» Exercise requirements
Please reproduce the entries exactly as they appear below, but not the pictures.

Human keypoint data:
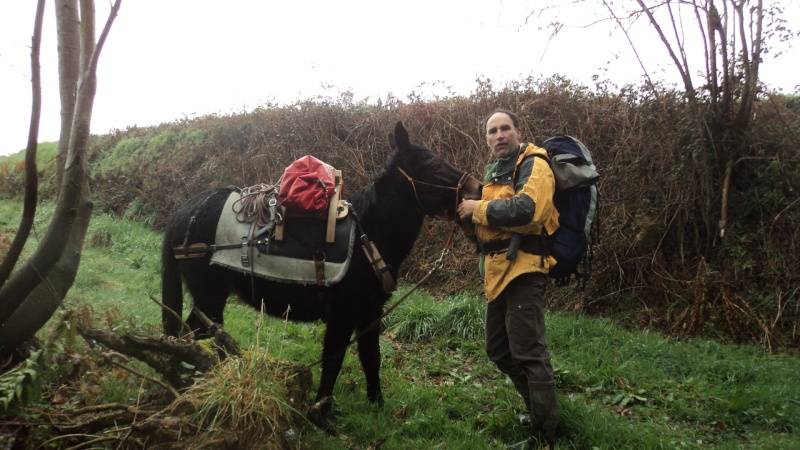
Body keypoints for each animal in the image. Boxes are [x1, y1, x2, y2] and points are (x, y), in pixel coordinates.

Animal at [159, 121, 478, 420]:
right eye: (433, 165)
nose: (476, 188)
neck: (367, 238)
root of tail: (185, 212)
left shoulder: (370, 313)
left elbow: (371, 358)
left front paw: (377, 406)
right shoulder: (342, 315)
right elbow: (333, 361)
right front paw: (321, 412)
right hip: (209, 297)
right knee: (196, 337)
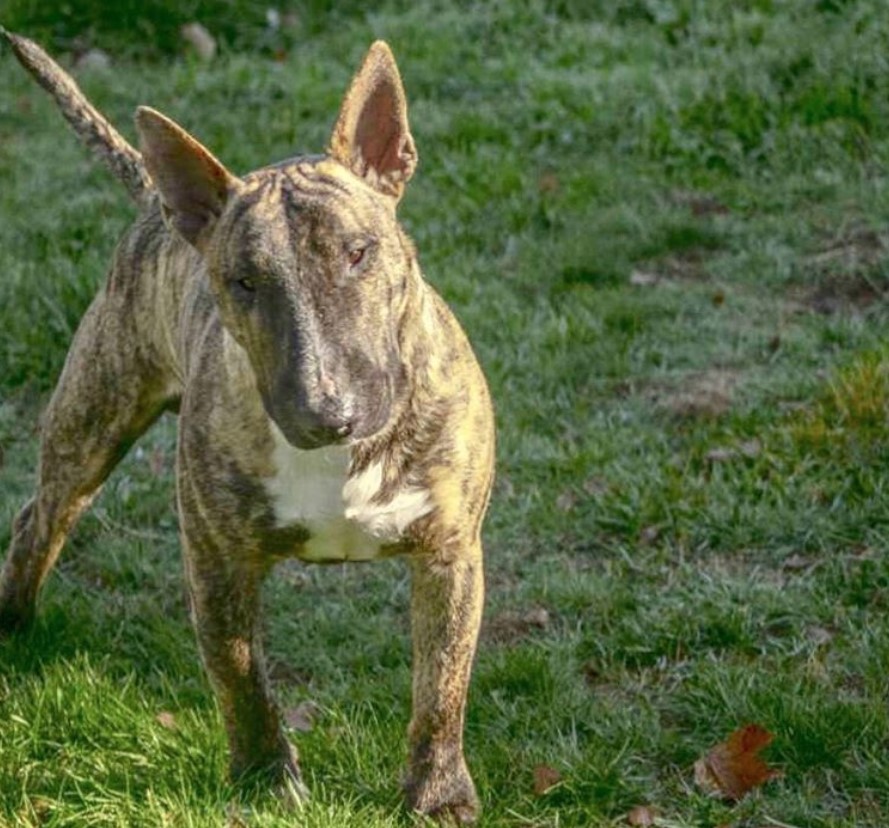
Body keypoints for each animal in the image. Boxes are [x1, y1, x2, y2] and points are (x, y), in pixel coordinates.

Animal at [1, 29, 492, 824]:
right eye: (243, 281)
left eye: (359, 252)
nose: (328, 411)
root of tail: (158, 200)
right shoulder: (216, 557)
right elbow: (239, 674)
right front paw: (265, 778)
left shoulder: (450, 551)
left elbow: (439, 686)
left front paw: (438, 792)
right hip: (93, 418)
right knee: (40, 518)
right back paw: (12, 621)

» Response to this exercise
Body keypoints for each animal in the image. Boxes are [x1, y1, x2, y2] and points are (x, y), in pixel coordinates.

Animal at [159, 121, 478, 420]:
right eye: (433, 165)
nose: (476, 188)
neck: (367, 238)
root of tail: (185, 212)
left shoulder: (370, 313)
left elbow: (371, 358)
left front paw: (377, 406)
right shoulder: (342, 315)
right elbow: (333, 361)
right front paw: (321, 412)
right hip: (209, 297)
right knee: (196, 337)
Body keypoints for each animal in the image. Boxes are [x1, y1, x2, y2] and points are (x, y), in pixel coordinates.

Animal at [1, 29, 492, 824]:
right eye: (243, 281)
left eye: (359, 252)
nose: (328, 411)
root of tail: (158, 200)
right shoulder: (216, 557)
right elbow: (239, 674)
right front paw: (265, 778)
left shoulder: (450, 551)
left elbow: (439, 686)
left front paw: (438, 792)
right hip: (93, 418)
right knee: (40, 518)
right back paw: (12, 621)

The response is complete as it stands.